Reno Gazette-Journal in 2002 called Assist-2-Sell "[o]ne of North America's largest residential discount realty companies". In 2006, it had 630 offices in Canada and 46 American states.

Its main competitor is the company Help-U-Sell. Newsweek said Help-U-Sell and Assist-2-Sell are "the two largest flat-fee brokerages" that in 2004 had a combined almost 900 offices.

==Services and franchise program==
Assist-2-Sell has two advertising options for clients to choose from. In the first option, "Direct to Buyer", the real estate agent acts like a conventional agent by marketing the property and dealing with the documents. In the second option, "MLS for Less", sellers get all of the benefits from the previous method as well as having their house listed on the MLS. It advertises houses through newspapers, magazines, mail, and signs, as well as the iHouse2000.com website. The company receives a commission only after a house is sold.
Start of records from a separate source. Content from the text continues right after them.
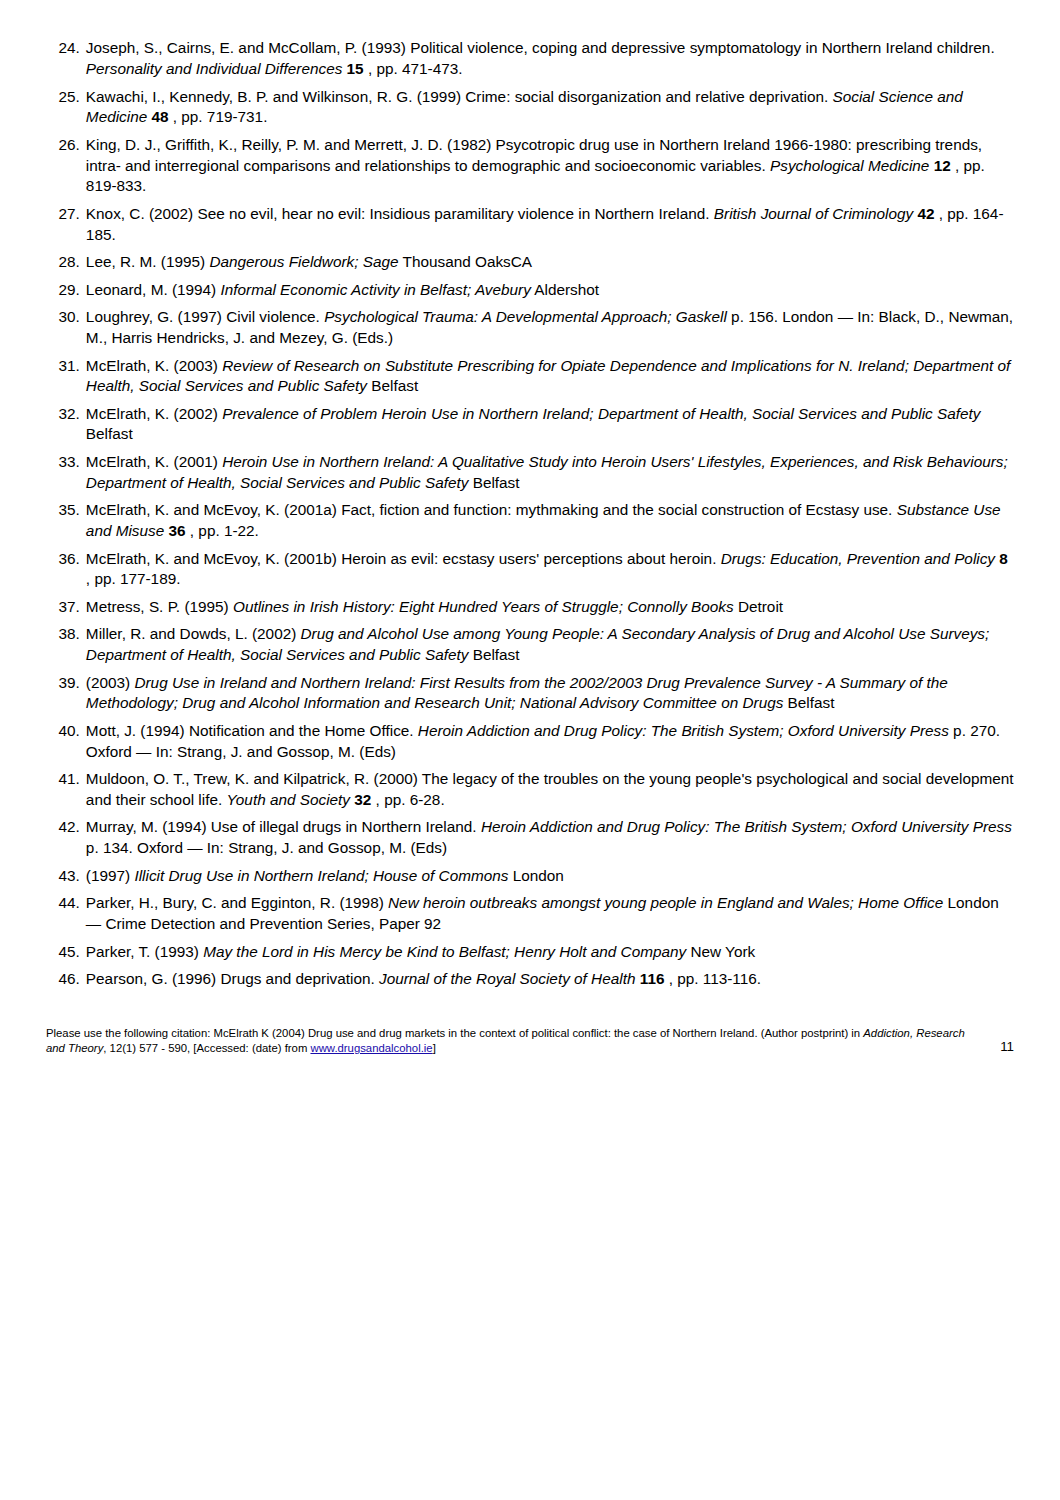24. Joseph, S., Cairns, E. and McCollam, P. (1993) Political violence, coping and depressive symptomatology in Northern Ireland children. Personality and Individual Differences 15 , pp. 471-473.
25. Kawachi, I., Kennedy, B. P. and Wilkinson, R. G. (1999) Crime: social disorganization and relative deprivation. Social Science and Medicine 48 , pp. 719-731.
26. King, D. J., Griffith, K., Reilly, P. M. and Merrett, J. D. (1982) Psycotropic drug use in Northern Ireland 1966-1980: prescribing trends, intra- and interregional comparisons and relationships to demographic and socioeconomic variables. Psychological Medicine 12 , pp. 819-833.
27. Knox, C. (2002) See no evil, hear no evil: Insidious paramilitary violence in Northern Ireland. British Journal of Criminology 42 , pp. 164-185.
28. Lee, R. M. (1995) Dangerous Fieldwork; Sage Thousand OaksCA
29. Leonard, M. (1994) Informal Economic Activity in Belfast; Avebury Aldershot
30. Loughrey, G. (1997) Civil violence. Psychological Trauma: A Developmental Approach; Gaskell p. 156. London — In: Black, D., Newman, M., Harris Hendricks, J. and Mezey, G. (Eds.)
31. McElrath, K. (2003) Review of Research on Substitute Prescribing for Opiate Dependence and Implications for N. Ireland; Department of Health, Social Services and Public Safety Belfast
32. McElrath, K. (2002) Prevalence of Problem Heroin Use in Northern Ireland; Department of Health, Social Services and Public Safety Belfast
33. McElrath, K. (2001) Heroin Use in Northern Ireland: A Qualitative Study into Heroin Users' Lifestyles, Experiences, and Risk Behaviours; Department of Health, Social Services and Public Safety Belfast
35. McElrath, K. and McEvoy, K. (2001a) Fact, fiction and function: mythmaking and the social construction of Ecstasy use. Substance Use and Misuse 36 , pp. 1-22.
36. McElrath, K. and McEvoy, K. (2001b) Heroin as evil: ecstasy users' perceptions about heroin. Drugs: Education, Prevention and Policy 8 , pp. 177-189.
37. Metress, S. P. (1995) Outlines in Irish History: Eight Hundred Years of Struggle; Connolly Books Detroit
38. Miller, R. and Dowds, L. (2002) Drug and Alcohol Use among Young People: A Secondary Analysis of Drug and Alcohol Use Surveys; Department of Health, Social Services and Public Safety Belfast
39.(2003) Drug Use in Ireland and Northern Ireland: First Results from the 2002/2003 Drug Prevalence Survey - A Summary of the Methodology; Drug and Alcohol Information and Research Unit; National Advisory Committee on Drugs Belfast
40. Mott, J. (1994) Notification and the Home Office. Heroin Addiction and Drug Policy: The British System; Oxford University Press p. 270. Oxford — In: Strang, J. and Gossop, M. (Eds)
41. Muldoon, O. T., Trew, K. and Kilpatrick, R. (2000) The legacy of the troubles on the young people's psychological and social development and their school life. Youth and Society 32 , pp. 6-28.
42. Murray, M. (1994) Use of illegal drugs in Northern Ireland. Heroin Addiction and Drug Policy: The British System; Oxford University Press p. 134. Oxford — In: Strang, J. and Gossop, M. (Eds)
43.(1997) Illicit Drug Use in Northern Ireland; House of Commons London
44. Parker, H., Bury, C. and Egginton, R. (1998) New heroin outbreaks amongst young people in England and Wales; Home Office London — Crime Detection and Prevention Series, Paper 92
45. Parker, T. (1993) May the Lord in His Mercy be Kind to Belfast; Henry Holt and Company New York
46. Pearson, G. (1996) Drugs and deprivation. Journal of the Royal Society of Health 116 , pp. 113-116.
Please use the following citation: McElrath K (2004) Drug use and drug markets in the context of political conflict: the case of Northern Ireland. (Author postprint) in Addiction, Research and Theory, 12(1) 577 - 590, [Accessed: (date) from www.drugsandalcohol.ie] 11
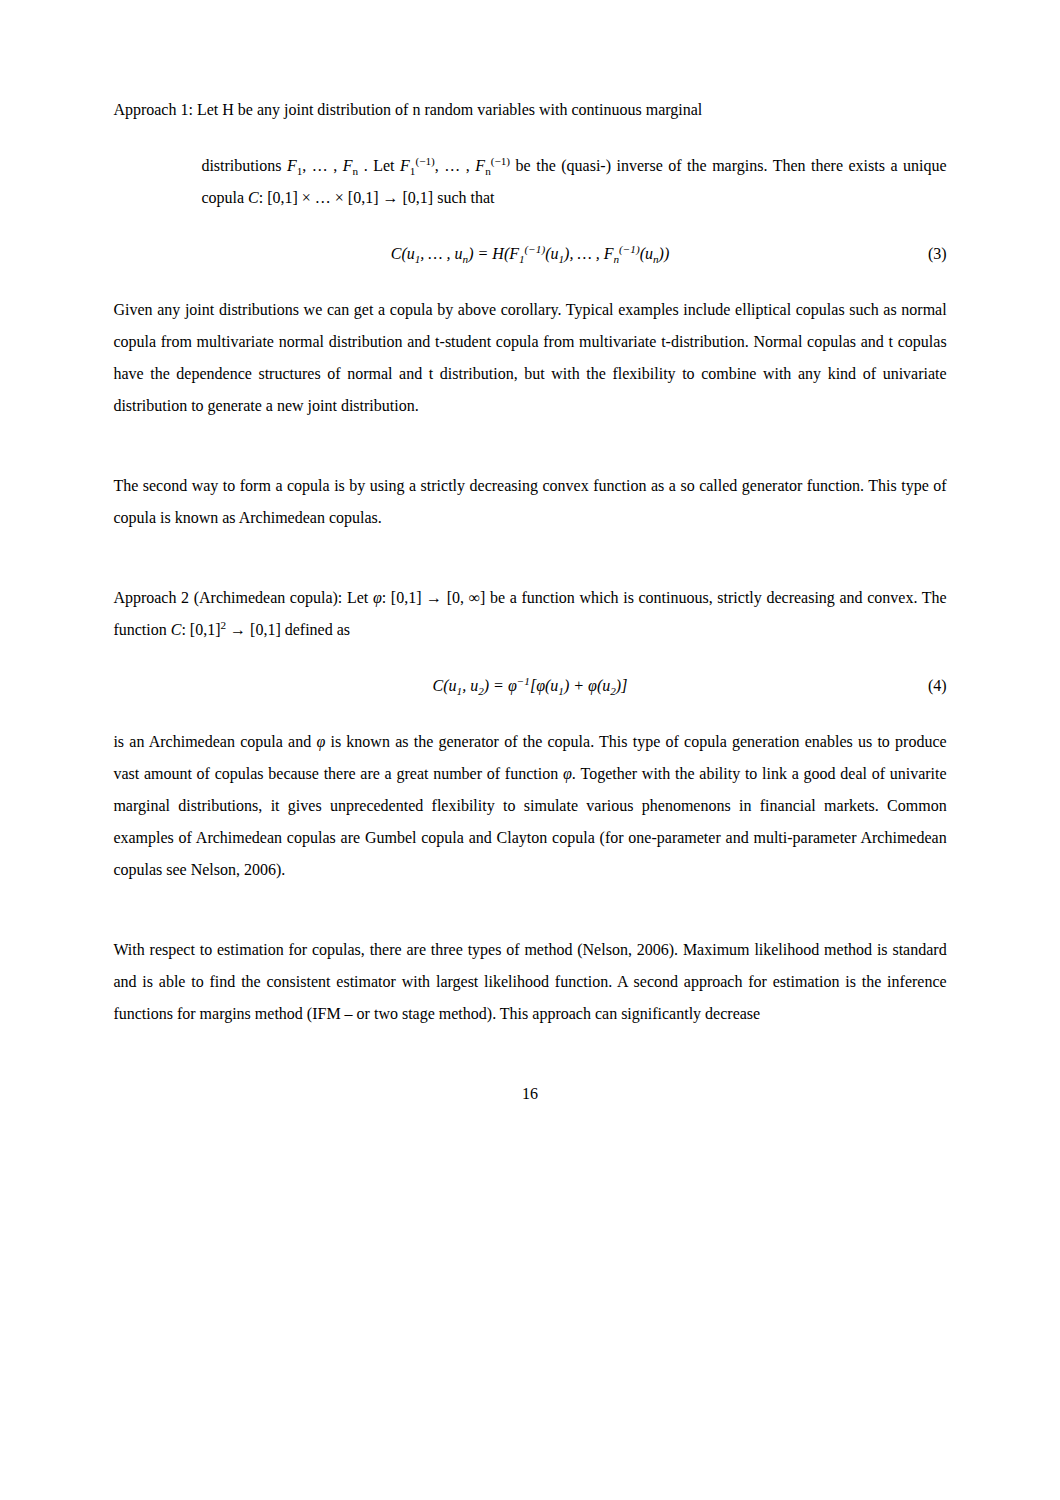Approach 1: Let H be any joint distribution of n random variables with continuous marginal
distributions F1, … , Fn . Let F1(−1), … , Fn(−1) be the (quasi-) inverse of the margins. Then there exists a unique copula C: [0,1] × … × [0,1] → [0,1] such that
C(u1, … , un) = H(F1(−1)(u1), … , Fn(−1)(un)) (3)
Given any joint distributions we can get a copula by above corollary. Typical examples include elliptical copulas such as normal copula from multivariate normal distribution and t-student copula from multivariate t-distribution. Normal copulas and t copulas have the dependence structures of normal and t distribution, but with the flexibility to combine with any kind of univariate distribution to generate a new joint distribution.
The second way to form a copula is by using a strictly decreasing convex function as a so called generator function. This type of copula is known as Archimedean copulas.
Approach 2 (Archimedean copula): Let φ: [0,1] → [0, ∞] be a function which is continuous, strictly decreasing and convex. The function C: [0,1]2 → [0,1] defined as
C(u1, u2) = φ−1[φ(u1) + φ(u2)] (4)
is an Archimedean copula and φ is known as the generator of the copula. This type of copula generation enables us to produce vast amount of copulas because there are a great number of function φ. Together with the ability to link a good deal of univarite marginal distributions, it gives unprecedented flexibility to simulate various phenomenons in financial markets. Common examples of Archimedean copulas are Gumbel copula and Clayton copula (for one-parameter and multi-parameter Archimedean copulas see Nelson, 2006).
With respect to estimation for copulas, there are three types of method (Nelson, 2006). Maximum likelihood method is standard and is able to find the consistent estimator with largest likelihood function. A second approach for estimation is the inference functions for margins method (IFM – or two stage method). This approach can significantly decrease
16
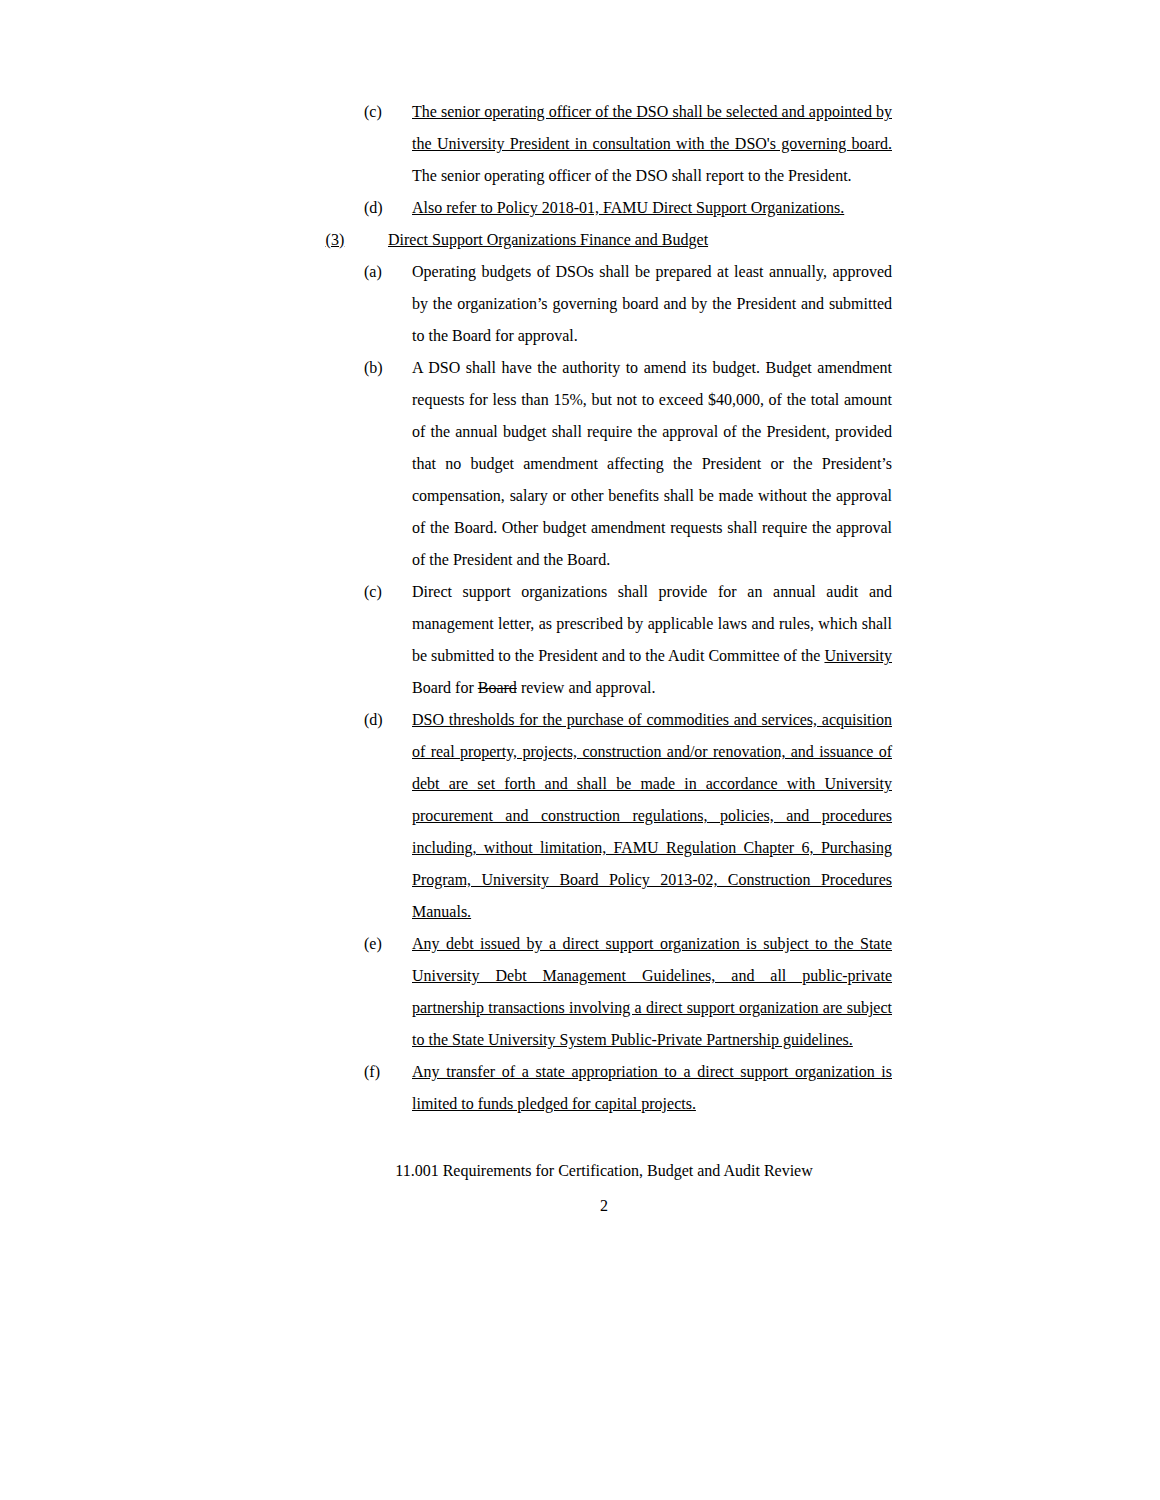(c) The senior operating officer of the DSO shall be selected and appointed by the University President in consultation with the DSO's governing board. The senior operating officer of the DSO shall report to the President.
(d) Also refer to Policy 2018-01, FAMU Direct Support Organizations.
(3) Direct Support Organizations Finance and Budget
(a) Operating budgets of DSOs shall be prepared at least annually, approved by the organization’s governing board and by the President and submitted to the Board for approval.
(b) A DSO shall have the authority to amend its budget. Budget amendment requests for less than 15%, but not to exceed $40,000, of the total amount of the annual budget shall require the approval of the President, provided that no budget amendment affecting the President or the President’s compensation, salary or other benefits shall be made without the approval of the Board. Other budget amendment requests shall require the approval of the President and the Board.
(c) Direct support organizations shall provide for an annual audit and management letter, as prescribed by applicable laws and rules, which shall be submitted to the President and to the Audit Committee of the University Board for Board review and approval.
(d) DSO thresholds for the purchase of commodities and services, acquisition of real property, projects, construction and/or renovation, and issuance of debt are set forth and shall be made in accordance with University procurement and construction regulations, policies, and procedures including, without limitation, FAMU Regulation Chapter 6, Purchasing Program, University Board Policy 2013-02, Construction Procedures Manuals.
(e) Any debt issued by a direct support organization is subject to the State University Debt Management Guidelines, and all public-private partnership transactions involving a direct support organization are subject to the State University System Public-Private Partnership guidelines.
(f) Any transfer of a state appropriation to a direct support organization is limited to funds pledged for capital projects.
11.001 Requirements for Certification, Budget and Audit Review
2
Assist-2-Sell started its franchise program in 1995. Every franchisee is managed and held independently. Assist-2-Sell provides coaching for its franchisees by teaching them how to establish and operate a back office, how to hire real estate agents, how to draw in customers, and how to display houses. In 2004, Assist-2-Sell charged franchisees $19,500 in addition to a 5% cut of each sold home.